Prime Minister Tony Abbott has a view that federal governments should not pay for public transport. On Wednesday, he promised $1.2 billion would be spent on upgrading at least three roads around the Badgerys Creek site: Bringelly Road, Elizabeth Drive, and the Northern Road.
Design experts say the practice of building empty tunnels underneath airports to be filled later with rail equipment is increasingly common.
‘‘You don’t have to have it for day one of operations,’’ the head of aviation at engineering firm Arup, Ronan Delaney, said of a rail line, but it would be ‘‘foolish not to allow for that within your planning’’.
In Bangkok, tunnels were dug under a new airport terminal building but have not yet been used.
‘‘We safe-guarded tunnels that go under the terminal building,’’ Mr Delaney said. ‘‘There are mothballed stations that are not yet opened.’’
At a press conference at Liverpool Council to announce the road funding, Mr Abbott confirmed that he expected the Badgerys Creek airport to be almost entirely paid for by the private sector.
Sydney Airport Corporation will have first shot at signing the contract to build another airport at Badgerys Creek, which is expected to be operating within a decade. But if Sydney Airport does not take up the option in the next two years, other parties will be offered the chance to build the airport.
The most likely rail connection to a Badgerys Creek airport will be an extension of the south-west rail link to Leppington, which is expected to open next year.
The rail link adds stations at Glenmore Park and Leppington beyond where it connects to Sydney’s existing train system at Glenfield.

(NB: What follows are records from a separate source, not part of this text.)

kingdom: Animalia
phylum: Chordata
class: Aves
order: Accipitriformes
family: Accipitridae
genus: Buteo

But in contrast to the area around the north-west rail link, there has been only patchy development directly next to the south-west line.
Next to Leppington, for instance, where a vast new station has been built with underground platforms and a cavernous concourse area, the closest property remains a hydroponic lettuce farm.
Farmer Paul Manicaro, who has grown lettuce – and more recently kale and Chinese vegetables – on the property since 1986, was not enthusiastic about either the train line next to him or the prospect of an airport 15 kilometres away.
‘‘If you were building an airport, would you do it here where there is people, or would you do it far away?’’ Mr Manicaro said.